## Требование A
Сколько родственников, согласно тексту о родственной солидарности в феодальном обществе, клялись в Усгаре вместе с женщиной, жаловавшейся на насилие?
## Требование B
Продолжите текст о родственной солидарности в феодальном обществе, начав сразу после его последнего предложения.

## Текстовый блок
──────
Читаем без скачивания Феодальное общество - Марк Блок
Шрифт:
Интервал:
Закладка:
Представший перед судом человек находил в своих родственниках естественных защитников. Всюду, где действовало германское право, в «просители», чья коллективная клятва могла обелить обвиняемого или подтвердить иск обвинителя, по обычаю или закону приглашались «друзья по крови»: так, в Усгаре (Кастилия) вместе с женщиной, жаловавшейся, что стала жертвой насилия, клялись ее четыре родственника{100}. А если для доказательства правоты возникала необходимость в Божьем суде? Бомануар свидетельствует, что требовать его могла только одна сторона. Но в двух случаях делалось исключение: если суда требовал вассал и готов был постоять за честь своего сеньора и если родственник готов был постоять за честь родственника. Как мы видим, оба типа связи приравнены друг к другу. Подтверждение этому в «Песне о Ролланде»: родня Ганелона посылает одного из своих, чтобы он вступил в спор с обвинителем предателя. Родственная солидарность в «Роланде» простирается и дальше. После того как защитник Ганелона проиграл, тридцать человек из его родни, которые за него поручились, повиснут большой гроздью на дереве в Проклятом лесу. Преувеличение, вне всяких сомнений. Поэтическое творчество сродни увеличительному стеклу. Но фантазии поэта вызывают сочувствие лишь в том случае, когда соответствуют чувствам социума. В 1200 году сенешал Нормандии, области с наиболее развитым законодательством, прилагал множество усилий, чтобы не дать своим помощникам наказывать вместе с преступником и его родню{101}. Индивид и группа воспринимались как единое целое.
──────
## Данные записи
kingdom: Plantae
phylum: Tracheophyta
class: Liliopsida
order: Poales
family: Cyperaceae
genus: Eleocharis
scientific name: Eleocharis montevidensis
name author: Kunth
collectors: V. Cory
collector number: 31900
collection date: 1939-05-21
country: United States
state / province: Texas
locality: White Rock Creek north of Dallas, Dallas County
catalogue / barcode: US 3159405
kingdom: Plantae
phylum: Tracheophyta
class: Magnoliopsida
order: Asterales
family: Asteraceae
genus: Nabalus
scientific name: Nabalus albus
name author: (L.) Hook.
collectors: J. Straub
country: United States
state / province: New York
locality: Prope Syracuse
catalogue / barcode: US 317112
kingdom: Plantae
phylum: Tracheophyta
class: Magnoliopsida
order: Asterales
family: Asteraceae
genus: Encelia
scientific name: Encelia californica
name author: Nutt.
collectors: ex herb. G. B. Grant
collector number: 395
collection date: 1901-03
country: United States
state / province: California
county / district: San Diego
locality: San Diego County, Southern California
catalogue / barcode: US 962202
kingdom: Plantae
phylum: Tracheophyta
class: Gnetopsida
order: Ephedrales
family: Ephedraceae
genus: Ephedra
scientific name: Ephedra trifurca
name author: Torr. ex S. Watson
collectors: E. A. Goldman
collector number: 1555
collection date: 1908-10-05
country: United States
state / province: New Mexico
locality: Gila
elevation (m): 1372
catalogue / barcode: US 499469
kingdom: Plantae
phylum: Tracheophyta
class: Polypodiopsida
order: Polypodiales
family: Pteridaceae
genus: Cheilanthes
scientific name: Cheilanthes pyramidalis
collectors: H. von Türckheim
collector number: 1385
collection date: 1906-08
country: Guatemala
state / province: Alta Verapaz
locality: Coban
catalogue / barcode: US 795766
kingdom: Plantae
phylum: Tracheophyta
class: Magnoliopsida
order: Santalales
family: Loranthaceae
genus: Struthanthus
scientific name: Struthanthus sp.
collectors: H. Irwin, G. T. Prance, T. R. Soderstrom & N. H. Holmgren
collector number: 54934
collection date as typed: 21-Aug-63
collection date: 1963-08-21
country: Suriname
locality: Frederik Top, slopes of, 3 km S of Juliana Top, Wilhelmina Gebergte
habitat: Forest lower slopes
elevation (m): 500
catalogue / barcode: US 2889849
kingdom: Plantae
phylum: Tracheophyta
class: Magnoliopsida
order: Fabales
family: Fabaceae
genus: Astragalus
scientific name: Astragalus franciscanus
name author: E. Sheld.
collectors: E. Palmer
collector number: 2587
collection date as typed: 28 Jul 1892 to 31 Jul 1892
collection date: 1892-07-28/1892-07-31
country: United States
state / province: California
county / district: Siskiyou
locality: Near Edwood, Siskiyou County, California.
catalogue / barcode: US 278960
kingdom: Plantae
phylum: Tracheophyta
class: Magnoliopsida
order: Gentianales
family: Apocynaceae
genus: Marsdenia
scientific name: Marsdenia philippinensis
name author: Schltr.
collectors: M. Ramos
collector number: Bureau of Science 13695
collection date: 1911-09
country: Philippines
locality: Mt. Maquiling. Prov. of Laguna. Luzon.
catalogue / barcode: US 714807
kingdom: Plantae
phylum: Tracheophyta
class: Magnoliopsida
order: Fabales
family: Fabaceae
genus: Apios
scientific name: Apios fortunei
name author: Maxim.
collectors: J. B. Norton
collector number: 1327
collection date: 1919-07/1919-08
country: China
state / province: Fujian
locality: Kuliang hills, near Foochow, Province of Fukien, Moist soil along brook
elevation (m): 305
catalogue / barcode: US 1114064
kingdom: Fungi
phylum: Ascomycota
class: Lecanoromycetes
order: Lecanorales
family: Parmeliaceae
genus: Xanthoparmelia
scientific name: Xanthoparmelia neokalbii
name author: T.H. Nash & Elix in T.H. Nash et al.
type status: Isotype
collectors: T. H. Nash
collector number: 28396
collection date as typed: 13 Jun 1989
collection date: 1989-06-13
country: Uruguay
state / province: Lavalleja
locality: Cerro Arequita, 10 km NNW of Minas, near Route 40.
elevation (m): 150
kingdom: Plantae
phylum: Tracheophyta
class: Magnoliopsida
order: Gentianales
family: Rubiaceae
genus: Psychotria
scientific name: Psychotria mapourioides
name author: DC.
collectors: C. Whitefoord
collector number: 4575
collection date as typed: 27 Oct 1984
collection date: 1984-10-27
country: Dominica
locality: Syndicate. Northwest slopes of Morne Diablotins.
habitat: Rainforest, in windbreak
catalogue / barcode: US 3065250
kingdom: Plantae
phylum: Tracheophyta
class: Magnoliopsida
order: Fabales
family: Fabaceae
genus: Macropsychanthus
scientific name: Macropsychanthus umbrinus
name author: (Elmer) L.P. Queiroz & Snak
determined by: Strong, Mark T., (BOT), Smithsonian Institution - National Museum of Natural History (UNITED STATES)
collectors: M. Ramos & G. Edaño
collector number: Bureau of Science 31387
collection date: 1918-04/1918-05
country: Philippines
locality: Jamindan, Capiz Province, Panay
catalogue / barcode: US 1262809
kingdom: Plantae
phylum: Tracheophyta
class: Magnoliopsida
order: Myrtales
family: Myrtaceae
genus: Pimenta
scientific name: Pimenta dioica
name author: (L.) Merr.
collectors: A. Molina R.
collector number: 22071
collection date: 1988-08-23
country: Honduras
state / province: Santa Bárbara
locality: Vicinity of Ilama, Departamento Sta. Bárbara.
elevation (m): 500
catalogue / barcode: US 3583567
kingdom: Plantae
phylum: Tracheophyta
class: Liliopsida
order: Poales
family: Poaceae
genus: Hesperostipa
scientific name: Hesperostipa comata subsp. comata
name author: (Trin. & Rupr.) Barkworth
──────
## Ответ на задание A
Четыре родственника.

## Ответ на задание B
Но род, родство были не только поддержкой, но и своеобразным судьей. Если верить жестам, то именно о своем роде думал рыцарь в минуту опасности. «Помогите — Не дайте струсить — Чтобы род наш остался безупречным», — так простодушно молит Гильом Оранжский Богородицу. И если Роланд не зовет на помощь воинов Карла Великого, то только потому, что боится, как бы из-за него не прокляли его родню. Честь или бесчестье одного ложится на весь маленький коллектив{102}.
Но во всей полноте родственная связь проявлялась в кровной мести.
2. Кровная месть
Все люди средневековья в целом и эпохи феодализма в частности жили под знаком мести. Месть вменялась оскорбленному как священный долг. Ее не отменяла даже смерть оскорбленного. Богатый флорентиец Велуто ди Буонкристиано, принадлежавший по рождению к той буржуазии, чья независимость но отношению к государству позволяла ей долго оставаться верной традициям, в 1310 году был смертельно ранен своим врагом и написал завещание. В этот документ, который в равной мере был плодом набожности и мудрой распорядительности, обеспечивая благочестивой щедростью спасение души, завещатель нимало не колеблясь вписал долю мстителя, буде таковой отыщется{103}.
Возможности одного человека были в те времена очень ограниченными. А если нужно было искупить чью-нибудь смерть? Тогда в мщение включалась вся родственная группа и возникала «faide», это древнее германское слово было распространено по всей Европе и означало оно «месть родственников», как пишет немецкий специалист канонического права{104}. И не было морального обязательства священнее, чем это.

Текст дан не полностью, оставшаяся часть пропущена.